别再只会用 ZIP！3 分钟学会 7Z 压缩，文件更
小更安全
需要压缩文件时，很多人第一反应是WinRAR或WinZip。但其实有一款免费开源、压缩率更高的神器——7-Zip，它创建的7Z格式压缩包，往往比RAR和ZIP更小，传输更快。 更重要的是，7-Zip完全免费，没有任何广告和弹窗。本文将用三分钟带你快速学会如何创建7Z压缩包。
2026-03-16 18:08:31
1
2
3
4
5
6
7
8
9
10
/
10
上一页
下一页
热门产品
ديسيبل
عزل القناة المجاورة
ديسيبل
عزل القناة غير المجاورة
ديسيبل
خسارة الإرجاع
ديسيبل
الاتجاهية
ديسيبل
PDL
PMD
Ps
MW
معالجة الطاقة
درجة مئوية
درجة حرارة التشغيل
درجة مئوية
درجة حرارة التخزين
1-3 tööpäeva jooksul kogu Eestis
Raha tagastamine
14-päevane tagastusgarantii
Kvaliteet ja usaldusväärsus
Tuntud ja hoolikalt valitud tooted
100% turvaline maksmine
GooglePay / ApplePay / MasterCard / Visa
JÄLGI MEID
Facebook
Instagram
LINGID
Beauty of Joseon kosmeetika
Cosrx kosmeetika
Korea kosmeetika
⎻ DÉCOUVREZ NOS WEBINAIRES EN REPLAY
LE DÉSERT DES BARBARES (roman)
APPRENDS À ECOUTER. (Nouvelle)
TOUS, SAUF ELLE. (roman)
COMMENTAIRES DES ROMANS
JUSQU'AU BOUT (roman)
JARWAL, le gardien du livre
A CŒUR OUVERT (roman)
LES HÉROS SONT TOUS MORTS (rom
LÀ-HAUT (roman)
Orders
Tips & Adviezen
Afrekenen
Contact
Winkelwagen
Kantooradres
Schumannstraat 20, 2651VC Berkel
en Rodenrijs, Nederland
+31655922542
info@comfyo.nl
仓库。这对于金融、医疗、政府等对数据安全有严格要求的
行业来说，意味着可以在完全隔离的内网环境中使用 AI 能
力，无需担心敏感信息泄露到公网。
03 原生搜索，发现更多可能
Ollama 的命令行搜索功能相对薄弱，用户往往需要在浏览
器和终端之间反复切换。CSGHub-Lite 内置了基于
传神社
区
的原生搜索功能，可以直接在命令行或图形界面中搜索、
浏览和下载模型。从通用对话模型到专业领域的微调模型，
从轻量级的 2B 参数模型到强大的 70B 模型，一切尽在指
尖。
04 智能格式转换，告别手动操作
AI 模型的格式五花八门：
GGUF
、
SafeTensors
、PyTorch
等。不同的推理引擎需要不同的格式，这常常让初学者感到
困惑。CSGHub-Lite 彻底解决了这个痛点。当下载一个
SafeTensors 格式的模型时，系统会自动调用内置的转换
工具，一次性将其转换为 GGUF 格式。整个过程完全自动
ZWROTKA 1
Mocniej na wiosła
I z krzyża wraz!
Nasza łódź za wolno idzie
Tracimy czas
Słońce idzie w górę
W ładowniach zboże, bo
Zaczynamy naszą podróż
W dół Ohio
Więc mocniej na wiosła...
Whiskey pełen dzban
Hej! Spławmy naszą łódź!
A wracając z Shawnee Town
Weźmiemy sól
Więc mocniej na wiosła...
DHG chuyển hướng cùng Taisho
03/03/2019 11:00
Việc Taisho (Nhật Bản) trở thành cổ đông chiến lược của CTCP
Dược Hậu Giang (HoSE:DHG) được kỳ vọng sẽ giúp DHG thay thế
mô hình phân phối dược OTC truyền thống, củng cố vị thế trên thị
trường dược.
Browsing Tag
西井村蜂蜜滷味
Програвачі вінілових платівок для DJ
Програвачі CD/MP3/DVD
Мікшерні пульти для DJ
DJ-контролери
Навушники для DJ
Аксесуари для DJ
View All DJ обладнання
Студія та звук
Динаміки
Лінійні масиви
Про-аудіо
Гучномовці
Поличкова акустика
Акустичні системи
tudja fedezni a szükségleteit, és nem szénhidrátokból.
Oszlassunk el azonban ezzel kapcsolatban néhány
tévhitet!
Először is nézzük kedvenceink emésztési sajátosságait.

Work order
Extract the text from each of the items, copying every line word for word and keeping the original line breaks.

Solved exercise
别再只会用 ZIP！3 分钟学会 7Z 压缩，文件更
小更安全
需要压缩文件时，很多人第一反应是WinRAR或WinZip。但其实有一款免费开源、压缩率更高的神器——7-Zip，它创建的7Z格式压缩包，往往比RAR和ZIP更小，传输更快。 更重要的是，7-Zip完全免费，没有任何广告和弹窗。本文将用三分钟带你快速学会如何创建7Z压缩包。
2026-03-16 18:08:31
1
2
3
4
5
6
7
8
9
10
/
10
上一页
下一页
热门产品
ديسيبل
عزل القناة المجاورة
ديسيبل
عزل القناة غير المجاورة
ديسيبل
خسارة الإرجاع
ديسيبل
الاتجاهية
ديسيبل
PDL
PMD
Ps
MW
معالجة الطاقة
درجة مئوية
درجة حرارة التشغيل
درجة مئوية
درجة حرارة التخزين
1-3 tööpäeva jooksul kogu Eestis
Raha tagastamine
14-päevane tagastusgarantii
Kvaliteet ja usaldusväärsus
Tuntud ja hoolikalt valitud tooted
100% turvaline maksmine
GooglePay / ApplePay / MasterCard / Visa
JÄLGI MEID
Facebook
Instagram
LINGID
Beauty of Joseon kosmeetika
Cosrx kosmeetika
Korea kosmeetika
⎻ DÉCOUVREZ NOS WEBINAIRES EN REPLAY
LE DÉSERT DES BARBARES (roman)
APPRENDS À ECOUTER. (Nouvelle)
TOUS, SAUF ELLE. (roman)
COMMENTAIRES DES ROMANS
JUSQU'AU BOUT (roman)
JARWAL, le gardien du livre
A CŒUR OUVERT (roman)
LES HÉROS SONT TOUS MORTS (rom
LÀ-HAUT (roman)
Orders
Tips & Adviezen
Afrekenen
Contact
Winkelwagen
Kantooradres
Schumannstraat 20, 2651VC Berkel
en Rodenrijs, Nederland
+31655922542
info@comfyo.nl
仓库。这对于金融、医疗、政府等对数据安全有严格要求的
行业来说，意味着可以在完全隔离的内网环境中使用 AI 能
力，无需担心敏感信息泄露到公网。
03 原生搜索，发现更多可能
Ollama 的命令行搜索功能相对薄弱，用户往往需要在浏览
器和终端之间反复切换。CSGHub-Lite 内置了基于
传神社
区
的原生搜索功能，可以直接在命令行或图形界面中搜索、
浏览和下载模型。从通用对话模型到专业领域的微调模型，
从轻量级的 2B 参数模型到强大的 70B 模型，一切尽在指
尖。
04 智能格式转换，告别手动操作
AI 模型的格式五花八门：
GGUF
、
SafeTensors
、PyTorch
等。不同的推理引擎需要不同的格式，这常常让初学者感到
困惑。CSGHub-Lite 彻底解决了这个痛点。当下载一个
SafeTensors 格式的模型时，系统会自动调用内置的转换
工具，一次性将其转换为 GGUF 格式。整个过程完全自动
ZWROTKA 1
Mocniej na wiosła
I z krzyża wraz!
Nasza łódź za wolno idzie
Tracimy czas
Słońce idzie w górę
W ładowniach zboże, bo
Zaczynamy naszą podróż
W dół Ohio
Więc mocniej na wiosła...
Whiskey pełen dzban
Hej! Spławmy naszą łódź!
A wracając z Shawnee Town
Weźmiemy sól
Więc mocniej na wiosła...
DHG chuyển hướng cùng Taisho
03/03/2019 11:00
Việc Taisho (Nhật Bản) trở thành cổ đông chiến lược của CTCP
Dược Hậu Giang (HoSE:DHG) được kỳ vọng sẽ giúp DHG thay thế
mô hình phân phối dược OTC truyền thống, củng cố vị thế trên thị
trường dược.
Browsing Tag
西井村蜂蜜滷味
Програвачі вінілових платівок для DJ
Програвачі CD/MP3/DVD
Мікшерні пульти для DJ
DJ-контролери
Навушники для DJ
Аксесуари для DJ
View All DJ обладнання
Студія та звук
Динаміки
Лінійні масиви
Про-аудіо
Гучномовці
Поличкова акустика
Акустичні системи
tudja fedezni a szükségleteit, és nem szénhidrátokból.
Oszlassunk el azonban ezzel kapcsolatban néhány
tévhitet!
Először is nézzük kedvenceink emésztési sajátosságait.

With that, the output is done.